Thursday, April 2, 2015

Bergdahl and Obama: the lies used to release Gitmo terrorists

Timeline Puts Lie To Obama's Story About Bergdahl


Betrayal: The Obama regime still insists that releasing the top command of our enemy was all about saving Sgt. Bowe Bergdahl. But several reports from 2012 reveal that it was secretly negotiating the Taliban Five's release without Bergdahl.
Now that the Army has filed desertion charges against Bergdahl, the administration is under increasing pressure to justify the bad deal. Astoundingly, it's sticking to its story that President Obama only freed the high-risk Gitmo detainees to free a "POW."
"This was about bringing home an individual that had served his country," State Department spokeswoman Jen Psaki said last week about the 2014 swap.

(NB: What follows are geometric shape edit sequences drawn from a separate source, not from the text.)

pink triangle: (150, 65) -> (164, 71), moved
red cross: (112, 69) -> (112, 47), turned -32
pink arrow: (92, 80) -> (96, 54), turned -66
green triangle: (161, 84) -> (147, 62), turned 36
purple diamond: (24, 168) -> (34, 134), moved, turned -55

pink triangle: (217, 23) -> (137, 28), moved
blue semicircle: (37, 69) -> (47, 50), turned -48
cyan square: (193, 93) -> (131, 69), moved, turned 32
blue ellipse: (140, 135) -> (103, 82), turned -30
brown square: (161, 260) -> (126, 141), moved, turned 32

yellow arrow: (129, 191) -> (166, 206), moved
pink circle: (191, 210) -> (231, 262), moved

But IBD has uncovered a series of credible reports from 2012 — as well as a transcript of a candid press conference by then-Afghan President Hamid Karzai — that show the White House originally wanted to give up the Taliban commanders under just one condition: that the Taliban open a political office in Qatar "to conduct peace negotiations." It was Qatar that ended up taking the prisoners.
Bergdahl, who walked off his post and into the arms of the Taliban in June 2009, wasn't even part of the negotiation back then. The original deal was a one-sided release, naked any trade for a "POW" or "hostage" or soldier who allegedly had served "with honor and distinction."
Consider this timeline:
January 2009: Obama signs executive order calling for Gitmo to be shuttered within a year, while his national security team considers if the five Taliban leaders are safe for release.

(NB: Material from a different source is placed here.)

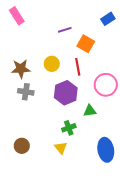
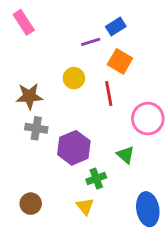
blue rectangle: (108, 19) -> (116, 27), moved
yellow circle: (52, 64) -> (74, 78), moved
purple hexagon: (66, 93) -> (74, 148), moved
green triangle: (90, 111) -> (126, 155), turned 48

2011: White House and State Department officials open secret talks with the Taliban in Germany and the Persian Gulf to discuss their release from Gitmo as part of "peace talks."
Jan. 3, 2012: The Taliban announce they are prepared to open a political office in Qatar to conduct peace negotiations in exchange for the release of the Taliban commanders. ("The releases would be to reciprocate for Tuesday's announcement," according to "The Guardian.")
April 2012: Working with the White House, Karzai sends delegation of Afghan government officials to Gitmo to interview the Taliban prisoners and secure their oath to cut ties with al-Qaida.
("On the issue of the release of the Taliban prisoners from Guantanamo, we are fully in support of that," Karzai says during a July 9, 2012, visit to Japan. "If they wish to go to Qatar, we want them rejoined with their families.")
Karzai signed on to the deal because he thought it would buy peace and goodwill with the Taliban, which threatened to retake Afghanistan.
The original Taliban Five deal fell apart as Obama met stiff resistance from the U.S. intelligence community. And it proved too politically radioactive to sell to Congress. It was only after U.S. intelligence shot down his amnesty plan as too risky that Obama conjured up the Bergdahl swap.
Truth is, Obama used Bergdahl as a pretext for doing what he always sought to do — empty out Gitmo, national security be damned. The freed Taliban leaders were among the nearly 40 prisoners at Gitmo classified as "indefinite detainees" — too dangerous to release. To shutter the Cuban prison, Obama first had to whittle down that list, starting with the Taliban Five.
His scheme is working as planned, as one dangerous detainee after another is freed on the argument that the Taliban Five set a precedent for the release of others. The recent release of al-Qaida assassin Muhammad al-Zahrani, for one, was based on that precedent. "We have demonstrated that Mr. al-Zahrani represents a lower threat than the (Taliban) detainees that have been released," his defense team argued.
Obama also had several chances to rescue Bergdahl on the ground, but he reportedly ignored them all. Why? He wanted a terrorist trade to help close down Gitmo. Don't be fooled: This is what Bergdahl was all about.